Analyze the time complexity of the following code snippet.
void logData(int data[], int size) {
for (int i = 0; i < size; i++) {
Serial.println(data[i]);
}
}
This code sends each data point from an array to the serial monitor one by one.
Identify the loops, recursion, array traversals that repeat.
- Primary operation: Looping through the data array to print each item.
- How many times: Exactly once for each data point in the array.

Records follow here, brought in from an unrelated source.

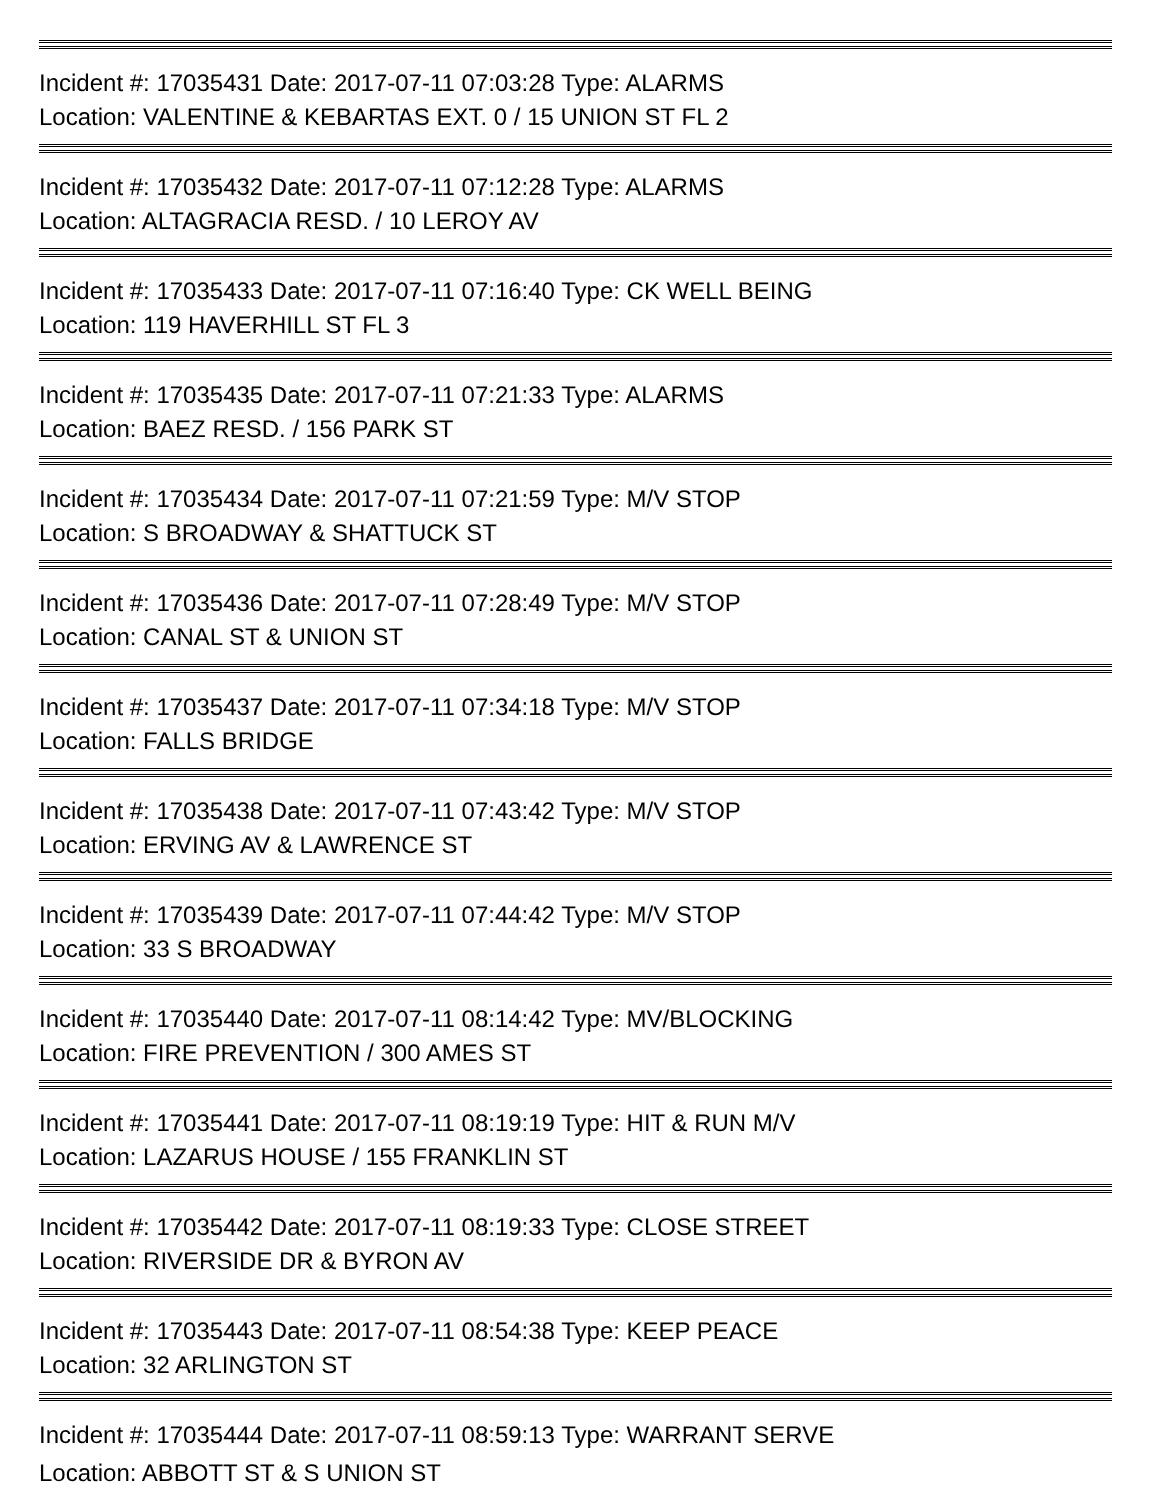Incident #: 17035431 Date: 2017-07-11 07:03:28 Type: ALARMS
Location: VALENTINE & KEBARTAS EXT. 0 / 15 UNION ST FL 2
Incident #: 17035432 Date: 2017-07-11 07:12:28 Type: ALARMS
Location: ALTAGRACIA RESD. / 10 LEROY AV
Incident #: 17035433 Date: 2017-07-11 07:16:40 Type: CK WELL BEING
Location: 119 HAVERHILL ST FL 3
Incident #: 17035435 Date: 2017-07-11 07:21:33 Type: ALARMS
Location: BAEZ RESD. / 156 PARK ST
Incident #: 17035434 Date: 2017-07-11 07:21:59 Type: M/V STOP
Location: S BROADWAY & SHATTUCK ST
Incident #: 17035436 Date: 2017-07-11 07:28:49 Type: M/V STOP
Location: CANAL ST & UNION ST
Incident #: 17035437 Date: 2017-07-11 07:34:18 Type: M/V STOP
Location: FALLS BRIDGE
Incident #: 17035438 Date: 2017-07-11 07:43:42 Type: M/V STOP
Location: ERVING AV & LAWRENCE ST
Incident #: 17035439 Date: 2017-07-11 07:44:42 Type: M/V STOP
Location: 33 S BROADWAY
Incident #: 17035440 Date: 2017-07-11 08:14:42 Type: MV/BLOCKING
Location: FIRE PREVENTION / 300 AMES ST
Incident #: 17035441 Date: 2017-07-11 08:19:19 Type: HIT & RUN M/V
Location: LAZARUS HOUSE / 155 FRANKLIN ST
Incident #: 17035442 Date: 2017-07-11 08:19:33 Type: CLOSE STREET
Location: RIVERSIDE DR & BYRON AV
Incident #: 17035443 Date: 2017-07-11 08:54:38 Type: KEEP PEACE
Location: 32 ARLINGTON ST
Incident #: 17035444 Date: 2017-07-11 08:59:13 Type: WARRANT SERVE
Location: ABBOTT ST & S UNION ST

Explain the growth pattern intuitively.
| Input Size (n) | Approx. Operations |
|---|---|
| 10 | 10 print commands |
| 100 | 100 print commands |
| 1000 | 1000 print commands |
Pattern observation: The number of operations grows directly with the number of data points.
Time Complexity: O(n)
This means the time to log data grows in a straight line as you add more data points.
[X] Wrong: "Logging a few more data points won't affect the time much."
[OK] Correct: Each extra data point adds more work, so time increases steadily, not stays the same.
Understanding how data logging time grows helps you write efficient code for real devices that collect lots of information.
"What if we buffered data and sent it all at once? How would the time complexity change?"